Andy Burnham, the Greater Manchester mayor, has proposed moving part of No 10's team north, not to escape London but to break the grip of Westminster and Whitehall. His comments come amid a growing crisis in the capital, where high poverty rates and astronomical housing costs are forcing many to leave.
London's poverty and housing costs
London has the highest poverty rate in England, according to the Resolution Foundation. Higher pay does not compensate for housing costs, making average Londoners worse off than elsewhere. Private renters spend about 40% of their income on housing, compared to a national average of 36%. In 2025, London house prices were 10.6 times average earnings, versus five times in the north-east. Londoners also have the longest commutes.
Housebuilding slowdown
Prof Tony Travers of the London School of Economics notes that falling house prices have halted building. Some 300,000 homes with planning permission remain unbuilt due to rising construction costs, high interest rates, labour shortages, and post-Grenfell regulations requiring second staircases in high-rises. The requirement for developers to make 35% of homes affordable slowed building, so Mayor Sadiq Khan reduced it to 20%. Seven London councils are challenging this in court, but Khan argues 20% of something is better than 35% of nothing.
Cost of temporary accommodation
Councils face crippling costs for homeless families in temporary accommodation, worsened by the freeze on local housing allowance. This benefit freeze has led to evictions as rents rise. The loss of nearly 2 million council homes through Margaret Thatcher's right-to-buy scheme is acutely felt. Calls for rent controls, capping rises at inflation, are backed by 71% of people in England.
Council home building
No London mayor has met housing targets, but in 2022/23, Khan's City Hall started work on twice as many council homes as the rest of England did in the previous year. Burnham has called for the entire £39 billion housing budget to go to social housing, which Travers calculates would build 200,000 council homes nationally, leaving private developers to build the rest to reach Labour's 1.5 million target.
New towns and green belt
Past efforts to shift London's dynamism northwards, like a 1960s ban on new office buildings, had mixed results. Post-war new towns succeeded in reducing London's population. Now, seven new towns are planned, likely to face local opposition. Enfield is the first test, with 21,000 homes planned for Crews Hill and a chunk of green belt, resisted by the new Conservative-led council. Travers suggests rolling the green belt a mile further out, noting it takes up one and a half times the space of all cities and towns, with little accessible to those it's meant to benefit.

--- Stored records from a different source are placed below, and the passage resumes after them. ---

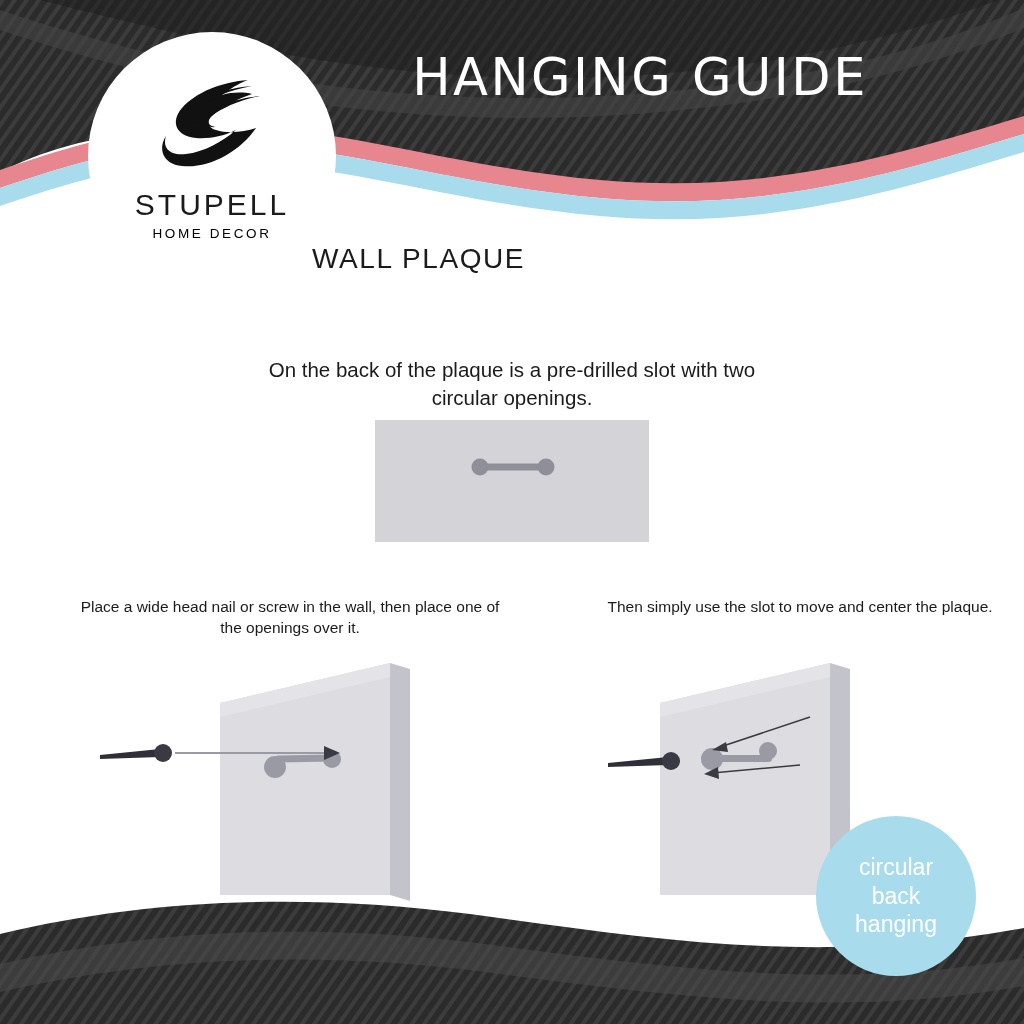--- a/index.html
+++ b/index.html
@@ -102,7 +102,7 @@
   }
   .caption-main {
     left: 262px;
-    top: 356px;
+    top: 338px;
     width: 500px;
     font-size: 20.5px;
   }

Golf courses as potential housing land
Liberal Democrat MP Al Pinkerton complained about a new hospital being built on the last fragment of Frimley Common, but PM Keir Starmer criticised him for opposing the hospital to save a golf course. There are 94 golf courses around London; the 43 publicly owned could provide homes for 300,000 people. The rest could be compulsorily purchased, as they are often environmental blights.
Conclusion
The London conundrum mirrors national dysfunctions. Solutions require putting the public good above private interest. The question remains whether Burnham has the nerve to take on all obstacles.